When you open a session, the agent reads AGENTS.md first — giving it compressed project knowledge it can act on immediately. Then it reads .agents.local.md, loading accumulated learnings from past sessions. The agent now has context that persists across sessions without you lifting a finger.
2

Agent does the task

With both files loaded, the agent works with the full context of your project: the patterns to follow, the boundaries to respect, the gotchas to avoid. It doesn’t need to rediscover these things — they’re already in its prompt.
3

Agent logs learnings at session end

At the end of the session, the agent appends a session log entry to .agents.local.md: what changed, what worked, what didn’t, decisions made, patterns learned. The scratchpad grows over time, building up a personal knowledge base specific to you and your project.
Agents don’t have session-end hooks. Sessions end when you stop talking. Logging only happens if you prompt the agent: “log this session” or “update the scratchpad.” Claude Code handles this automatically via auto memory. For other agents, build the habit of asking for a log when meaningful work was done.

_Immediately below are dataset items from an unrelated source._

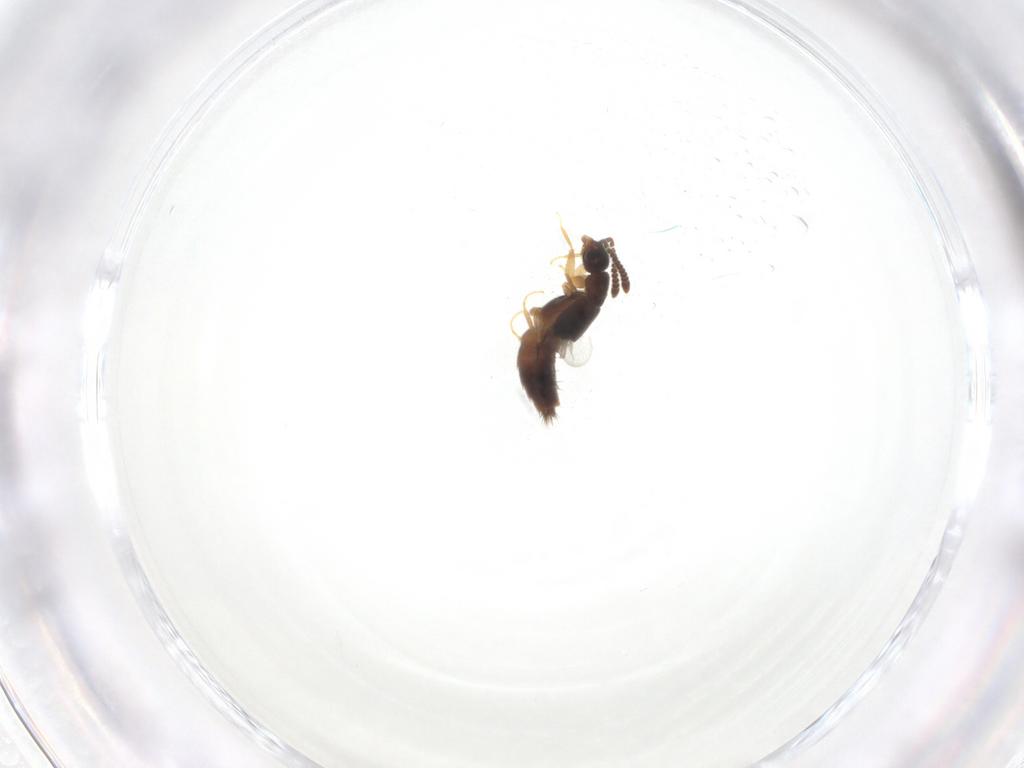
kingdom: Animalia
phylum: Arthropoda
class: Insecta
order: Coleoptera
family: Staphylinidae
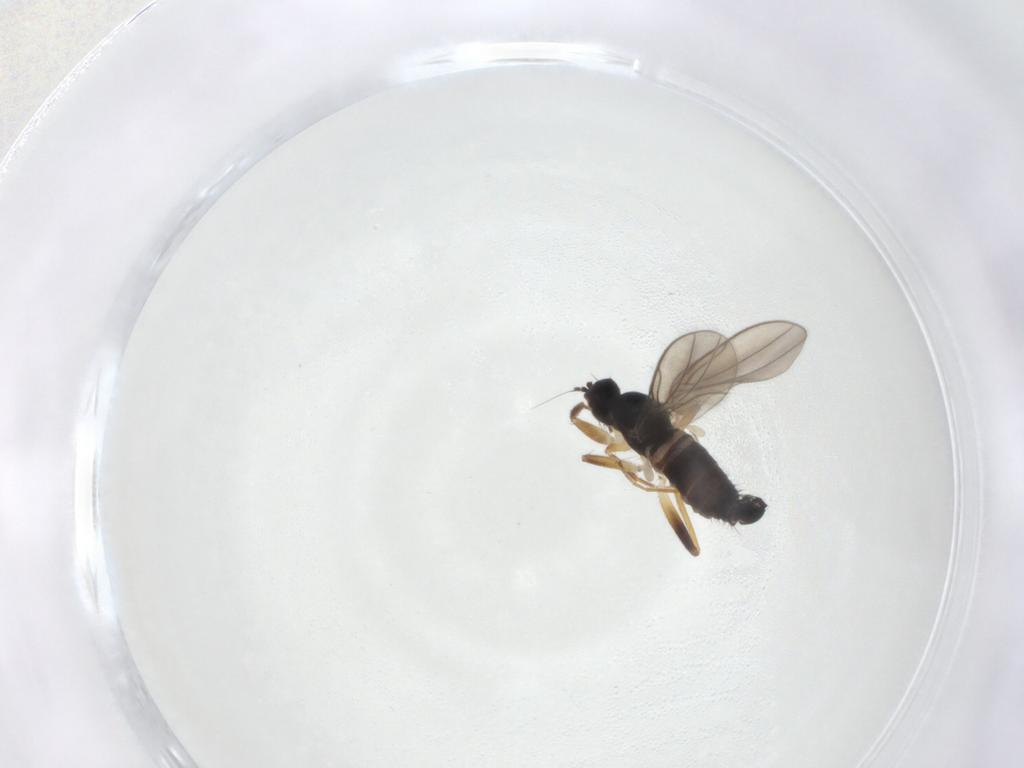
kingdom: Animalia
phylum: Arthropoda
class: Insecta
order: Diptera
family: Hybotidae
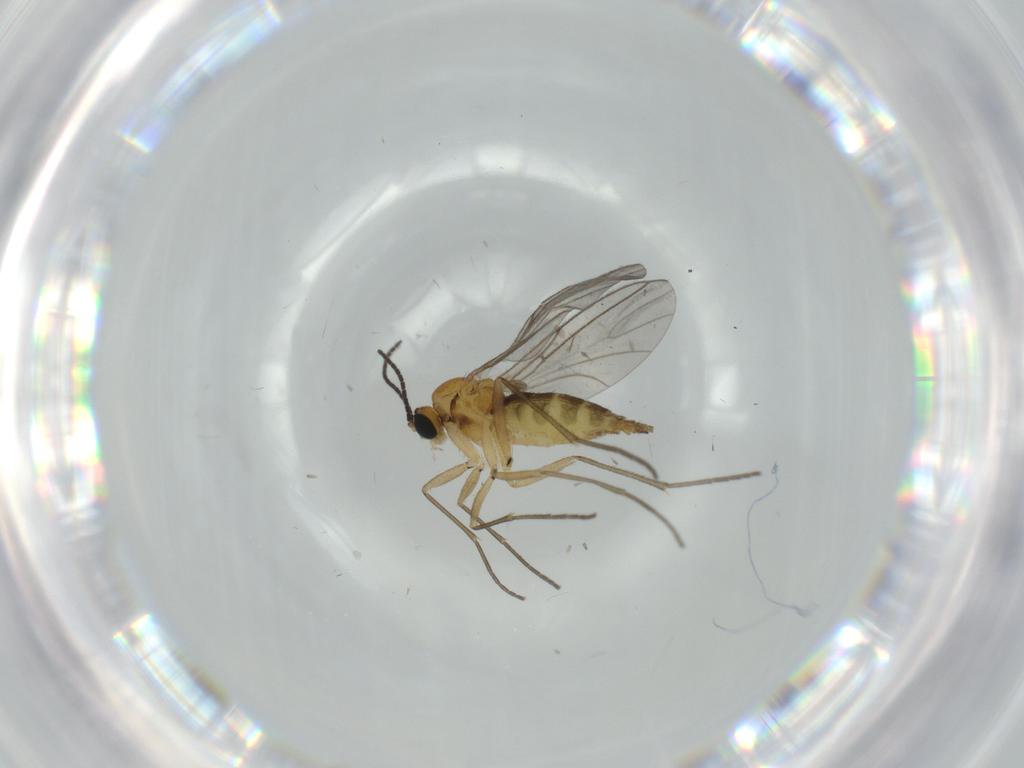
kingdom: Animalia
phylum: Arthropoda
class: Insecta
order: Diptera
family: Sciaridae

Why passive context beats active retrieval

You might wonder: why not just keep all this knowledge in separate reference docs and let the agent look things up when it needs them? Vercel ran evals that answer this directly:
ApproachPass rate
No docs53%
Skills (agent decides when to read)53%
Compressed docs embedded in root file100%
Available docs are not the same as used docs. When the agent must decide to look something up, it often doesn’t — and performance is identical to having no docs at all. When knowledge is embedded directly in the prompt, the agent cannot miss it. This is why AGENTS.md is designed to be passive context: always loaded, always present, always applied. The agent doesn’t choose to use it — it’s already there.
Keep your AGENTS.md dense. Use pipe-delimited shorthand for patterns, boundaries, and gotchas. Every line you write becomes context the agent carries on every single turn.

The instruction budget

Frontier LLMs reliably follow about 150-200 instructions. Claude Code’s built-in system prompt already uses around 50 of those. That leaves roughly 120 instructions for your project context — which is exactly why AGENTS.md has a 120-line limit. Going over that limit doesn’t give you more coverage. It gives you instructions that quietly get deprioritized. Staying under 120 lines is a feature, not a constraint.
This budget matters even more when you use subagents. Each subagent spawned by a lead agent starts fresh with a clean context window. If your AGENTS.md is 500 lines, you’re paying that token cost for every agent you spawn — and still risking deprioritization. Under 120 lines keeps the shared brain lean and reliable.